Exercise goal: Below are some records; repeat them all exactly, minus the pictures.

Listed entries:
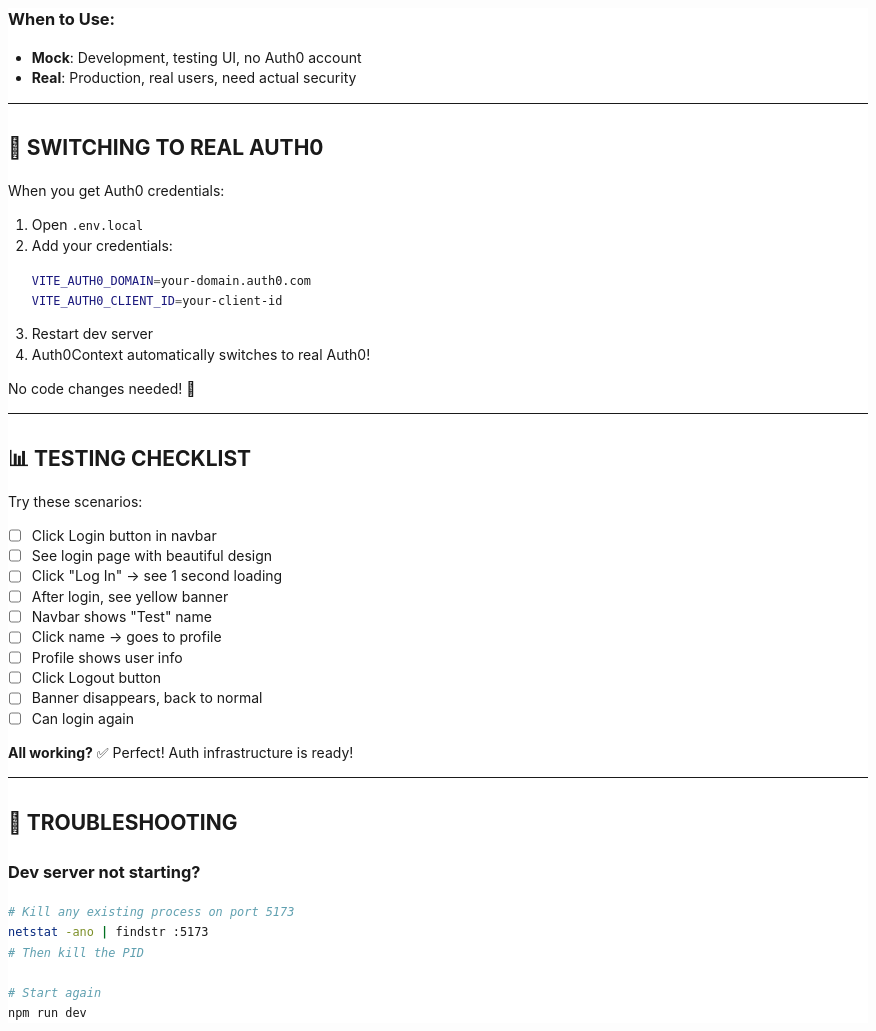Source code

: ### When to Use:
- **Mock**: Development, testing UI, no Auth0 account
- **Real**: Production, real users, need actual security

---

## 🔧 SWITCHING TO REAL AUTH0

When you get Auth0 credentials:

1. Open `.env.local`
2. Add your credentials:
   ```bash
   VITE_AUTH0_DOMAIN=your-domain.auth0.com
   VITE_AUTH0_CLIENT_ID=your-client-id
   ```
3. Restart dev server
4. Auth0Context automatically switches to real Auth0!

No code changes needed! 🎉

---

## 📊 TESTING CHECKLIST

Try these scenarios:

- [ ] Click Login button in navbar
- [ ] See login page with beautiful design
- [ ] Click "Log In" → see 1 second loading
- [ ] After login, see yellow banner
- [ ] Navbar shows "Test" name
- [ ] Click name → goes to profile
- [ ] Profile shows user info
- [ ] Click Logout button
- [ ] Banner disappears, back to normal
- [ ] Can login again

**All working?** ✅ Perfect! Auth infrastructure is ready!

---

## 🐛 TROUBLESHOOTING

### Dev server not starting?
```bash
# Kill any existing process on port 5173
netstat -ano | findstr :5173
# Then kill the PID

# Start again
npm run dev
```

Result of the task:
Source code

: ### When to Use:
- **Mock**: Development, testing UI, no Auth0 account
- **Real**: Production, real users, need actual security

---

## 🔧 SWITCHING TO REAL AUTH0

When you get Auth0 credentials:

1. Open `.env.local`
2. Add your credentials:
   ```bash
   VITE_AUTH0_DOMAIN=your-domain.auth0.com
   VITE_AUTH0_CLIENT_ID=your-client-id
   ```
3. Restart dev server
4. Auth0Context automatically switches to real Auth0!

No code changes needed! 🎉

---

## 📊 TESTING CHECKLIST

Try these scenarios:

- [ ] Click Login button in navbar
- [ ] See login page with beautiful design
- [ ] Click "Log In" → see 1 second loading
- [ ] After login, see yellow banner
- [ ] Navbar shows "Test" name
- [ ] Click name → goes to profile
- [ ] Profile shows user info
- [ ] Click Logout button
- [ ] Banner disappears, back to normal
- [ ] Can login again

**All working?** ✅ Perfect! Auth infrastructure is ready!

---

## 🐛 TROUBLESHOOTING

### Dev server not starting?
```bash
# Kill any existing process on port 5173
netstat -ano | findstr :5173
# Then kill the PID

# Start again
npm run dev
```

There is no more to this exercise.